Kir4.1 expression in U373 glioblastoma cell line and in cultured human astrocytes after exposure to IL-1β. (A-C) Quantitative real-time PCR. Expression levels of Kir4.1 mRNA 24 h after exposure to IL-1β (10 ng/mL) in U373 glioblastoma cell line (A) and in cultured human astrocytes (B). (C) Expression levels of Kir4.1mRNA 24 h after exposure to IL-1β in U373 cell line in the presence or absence of the IL-1 β receptor antagonist (IL-1Ra; 1 μg/mL) or levetiracetam (LEV; 10 μg/mL).

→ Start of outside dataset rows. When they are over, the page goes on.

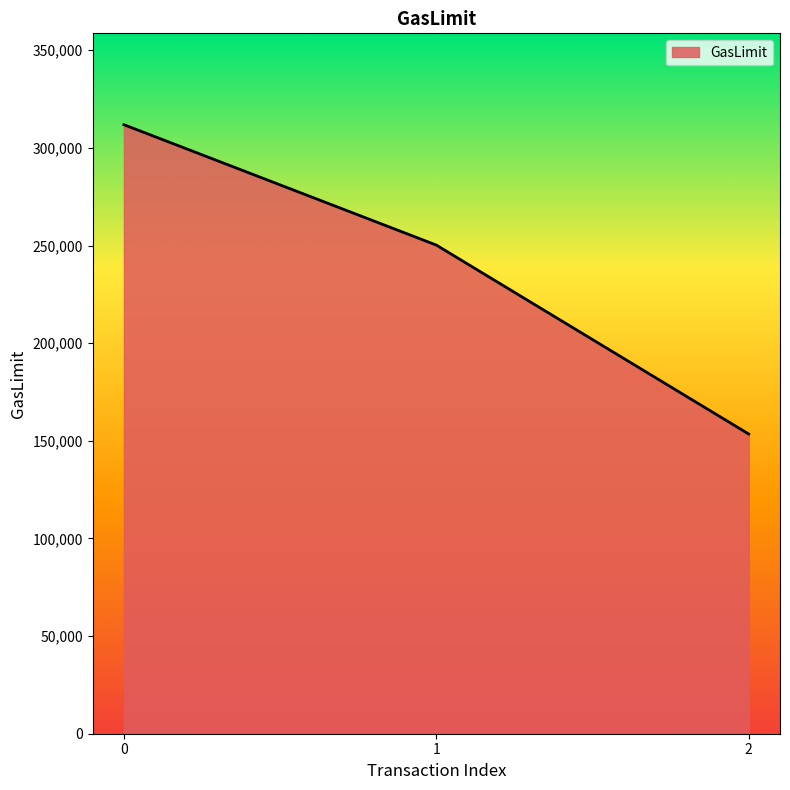

The chart shows a value of 221649 at 2. True or false?

False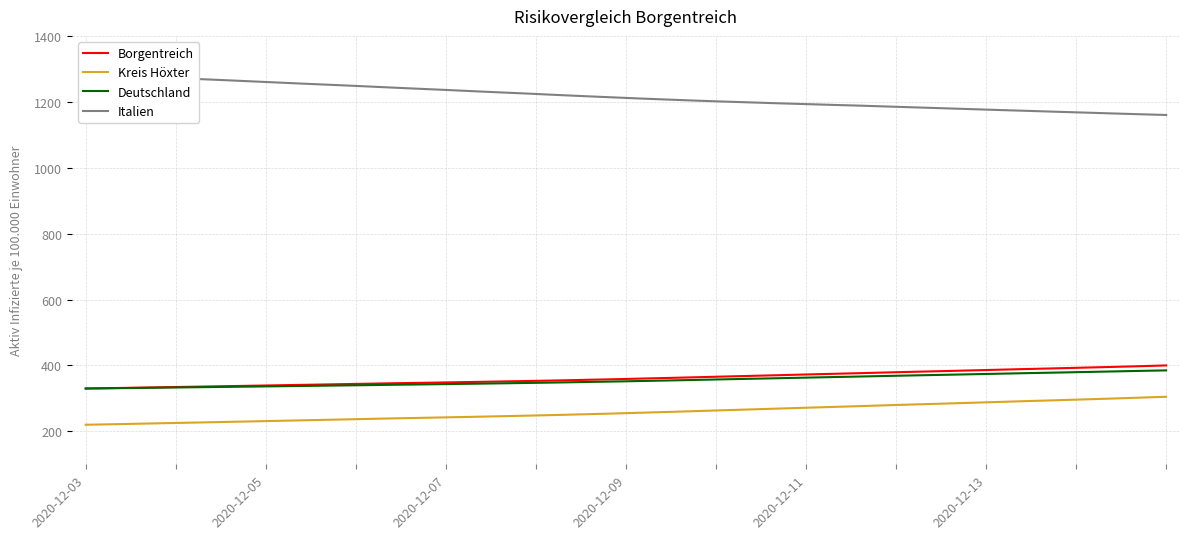

How many lines are shown in the chart?

4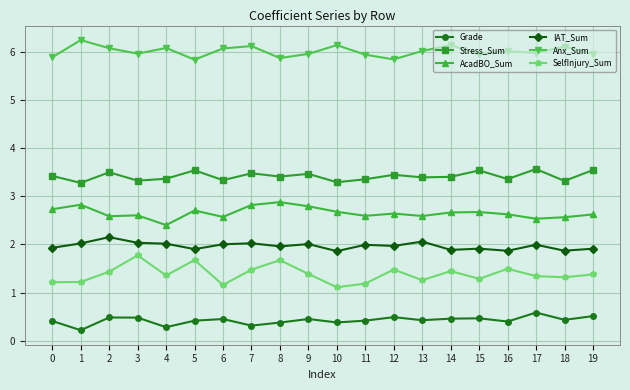

True or false: Grade and Anx_Sum intersect in this chart.

False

Data are expressed relative to the levels observed in unstimulated cells (untreated controls, Con) and are mean ± SEM from two separate experiments performed in triplicate (*P <0.05; ***P <0.0001 compared to control). (D, E). Western blot analysis of Kir4.1. Representative immunoblot of total homogenates from U373 glioblastoma cell line (D) and from human fetal astrocytes (E) untreated and treated for 24 h with 10 ng/mL IL-1β, in the presence or absence of the IL-1 β receptor antagonist (IL-1Ra; 1 μg/mL). Densitometric analysis: values (optical density units, O.D.) are mean ± SEM, relative to the optical density of β-actin; *P <0.05, compared to controls.